学校に一生引きこもることを避けるためにサラリーマンになった自称俗物哲学者の随筆。

エイトマン走り

2007-11-14 20:19:55 | Weblog
 テレビで「世界陸上」を見ていて「エイトマン走り」を思い出した。
 随分古い話で申し訳ない。「エイトマン」とは昭和38年から少年マガジンに連載されたロボット漫画の主人公だ。人間の神経が秒速30mで伝わるのに対して秒速30万㎞の電子信号を使うことによって超高速活動ができるという設定だ。
 アニメは1秒間に24コマ使わないとスムーズな動きにならない。当時のコマは総て手描きだ。この漫画をアニメ化するに当って制作スタッフは工夫を凝らした。エイトマンが走るシーンの上半身と下半身を別々に描いた。上半身のコマ数は少なく従ってゆっくりと動き、下半身だけが猛烈なスピードで動いた。下半身のコマは早すぎて殆ど見えないほどだった。見えないほど早いから何度でも同じコマを使える。こうやってコマ数が少ないのにスピード感のあるアニメができた。

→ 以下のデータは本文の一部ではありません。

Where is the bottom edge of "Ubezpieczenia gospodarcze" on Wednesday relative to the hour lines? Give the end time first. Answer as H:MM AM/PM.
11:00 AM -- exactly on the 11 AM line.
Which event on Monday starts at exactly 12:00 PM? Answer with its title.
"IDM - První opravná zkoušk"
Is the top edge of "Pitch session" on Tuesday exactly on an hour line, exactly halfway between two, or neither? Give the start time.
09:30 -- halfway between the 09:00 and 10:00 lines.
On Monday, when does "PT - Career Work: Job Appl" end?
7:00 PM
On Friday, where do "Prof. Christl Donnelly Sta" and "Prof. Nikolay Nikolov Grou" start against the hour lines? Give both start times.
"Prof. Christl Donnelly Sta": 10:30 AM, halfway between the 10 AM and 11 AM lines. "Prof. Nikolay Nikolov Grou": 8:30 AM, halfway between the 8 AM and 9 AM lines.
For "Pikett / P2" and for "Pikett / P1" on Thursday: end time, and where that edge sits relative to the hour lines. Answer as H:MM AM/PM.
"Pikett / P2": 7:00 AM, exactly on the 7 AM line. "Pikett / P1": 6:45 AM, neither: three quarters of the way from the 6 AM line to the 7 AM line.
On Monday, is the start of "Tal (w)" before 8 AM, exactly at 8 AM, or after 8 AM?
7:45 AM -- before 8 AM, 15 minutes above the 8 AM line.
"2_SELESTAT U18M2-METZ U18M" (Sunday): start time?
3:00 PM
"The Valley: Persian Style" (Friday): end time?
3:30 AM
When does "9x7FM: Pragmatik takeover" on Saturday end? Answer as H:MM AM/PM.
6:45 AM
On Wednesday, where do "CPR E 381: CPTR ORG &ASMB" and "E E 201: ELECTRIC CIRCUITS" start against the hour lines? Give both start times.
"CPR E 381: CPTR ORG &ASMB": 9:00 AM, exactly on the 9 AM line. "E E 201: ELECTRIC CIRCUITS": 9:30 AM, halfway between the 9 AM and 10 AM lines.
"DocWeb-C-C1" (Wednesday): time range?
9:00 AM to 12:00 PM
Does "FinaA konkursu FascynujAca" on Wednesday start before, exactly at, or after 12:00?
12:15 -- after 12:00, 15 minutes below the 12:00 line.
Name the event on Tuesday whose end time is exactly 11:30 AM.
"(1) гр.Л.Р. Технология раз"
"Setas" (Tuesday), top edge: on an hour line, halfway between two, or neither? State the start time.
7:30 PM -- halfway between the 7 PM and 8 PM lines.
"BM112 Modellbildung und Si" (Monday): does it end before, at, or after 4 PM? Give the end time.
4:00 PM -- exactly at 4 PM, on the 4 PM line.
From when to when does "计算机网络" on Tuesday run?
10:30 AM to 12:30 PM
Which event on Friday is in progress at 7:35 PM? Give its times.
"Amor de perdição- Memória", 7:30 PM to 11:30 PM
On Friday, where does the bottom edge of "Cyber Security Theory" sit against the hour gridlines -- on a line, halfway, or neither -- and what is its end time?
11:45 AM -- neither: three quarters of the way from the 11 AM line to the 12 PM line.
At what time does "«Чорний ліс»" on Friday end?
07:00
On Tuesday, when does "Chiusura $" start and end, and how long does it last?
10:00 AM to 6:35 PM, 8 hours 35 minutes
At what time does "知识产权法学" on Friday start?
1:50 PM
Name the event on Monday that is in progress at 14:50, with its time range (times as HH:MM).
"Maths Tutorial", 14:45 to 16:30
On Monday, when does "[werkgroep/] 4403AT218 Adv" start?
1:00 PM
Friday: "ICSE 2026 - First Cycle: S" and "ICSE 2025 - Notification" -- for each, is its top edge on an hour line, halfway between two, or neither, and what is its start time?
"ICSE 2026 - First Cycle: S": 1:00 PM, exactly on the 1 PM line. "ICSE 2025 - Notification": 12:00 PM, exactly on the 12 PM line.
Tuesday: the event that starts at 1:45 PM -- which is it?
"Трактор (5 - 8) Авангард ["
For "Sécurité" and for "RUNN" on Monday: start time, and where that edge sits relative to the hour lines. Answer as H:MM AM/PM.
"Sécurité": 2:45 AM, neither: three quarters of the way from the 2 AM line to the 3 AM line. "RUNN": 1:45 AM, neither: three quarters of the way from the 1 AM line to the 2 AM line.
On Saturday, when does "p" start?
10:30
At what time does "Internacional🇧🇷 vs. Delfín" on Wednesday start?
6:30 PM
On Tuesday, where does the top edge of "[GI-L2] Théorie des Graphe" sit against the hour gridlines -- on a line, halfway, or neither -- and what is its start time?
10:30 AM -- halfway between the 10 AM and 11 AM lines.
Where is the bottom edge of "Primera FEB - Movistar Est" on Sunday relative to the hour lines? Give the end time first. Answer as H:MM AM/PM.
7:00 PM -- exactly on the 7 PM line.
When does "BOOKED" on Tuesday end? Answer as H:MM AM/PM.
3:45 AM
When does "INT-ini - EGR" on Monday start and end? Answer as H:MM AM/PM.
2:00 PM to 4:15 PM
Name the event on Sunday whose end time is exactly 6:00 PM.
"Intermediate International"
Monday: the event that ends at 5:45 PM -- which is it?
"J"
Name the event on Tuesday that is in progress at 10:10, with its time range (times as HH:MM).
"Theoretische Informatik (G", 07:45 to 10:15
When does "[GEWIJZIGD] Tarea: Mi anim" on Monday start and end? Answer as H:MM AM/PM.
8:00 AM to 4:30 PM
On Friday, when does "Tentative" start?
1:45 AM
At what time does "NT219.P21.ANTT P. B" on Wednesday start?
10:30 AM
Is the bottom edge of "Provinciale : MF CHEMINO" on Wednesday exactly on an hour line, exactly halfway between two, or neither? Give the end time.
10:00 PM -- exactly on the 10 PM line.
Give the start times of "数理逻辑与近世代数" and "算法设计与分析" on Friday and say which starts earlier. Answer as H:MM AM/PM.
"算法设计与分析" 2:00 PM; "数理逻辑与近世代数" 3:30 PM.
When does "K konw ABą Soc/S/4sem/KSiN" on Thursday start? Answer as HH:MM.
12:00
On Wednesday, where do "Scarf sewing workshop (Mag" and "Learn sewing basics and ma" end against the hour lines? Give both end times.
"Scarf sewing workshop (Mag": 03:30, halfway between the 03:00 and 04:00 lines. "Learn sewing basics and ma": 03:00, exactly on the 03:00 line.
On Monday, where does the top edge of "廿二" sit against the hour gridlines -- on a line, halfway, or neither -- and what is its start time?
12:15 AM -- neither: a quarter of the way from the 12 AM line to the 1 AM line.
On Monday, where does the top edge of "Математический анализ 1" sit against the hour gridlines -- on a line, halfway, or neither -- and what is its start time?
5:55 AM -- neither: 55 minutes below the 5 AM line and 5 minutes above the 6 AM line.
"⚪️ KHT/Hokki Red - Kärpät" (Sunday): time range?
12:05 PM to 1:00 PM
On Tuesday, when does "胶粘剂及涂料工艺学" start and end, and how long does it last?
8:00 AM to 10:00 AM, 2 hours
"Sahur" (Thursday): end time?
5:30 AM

 このアニメのファンは上半身を殆ど動かさず足だけで猛スピードで走ることを「エイトマン走り」と呼んだ。これは多少馬鹿にしたニュアンスがあった。全身を使えばもっと早く走れるのに足だけで走っているという意味だ。当時は長距離走者も短距離走者も全身を使ってダイナミックに走っていたからだ。マラソンの君原健二選手などは上半身だけではなく首まで振り回しながら走っていたものだ。
 エイトマン走りの元祖と言えば同じマラソンの瀬古利彦選手だろう。全く上半身を揺らさず坦々と走っていた。「ロスの少ない理想的な走り方」という解説を聞いて吃驚した。
 今や一流ランナーはみんなエイトマン走りをしている。100m走のゲイもパウエルも、あるいは長距離ランナーに至るまでみんなエイトマンのようだ。あのアニメは先見性があったようだ。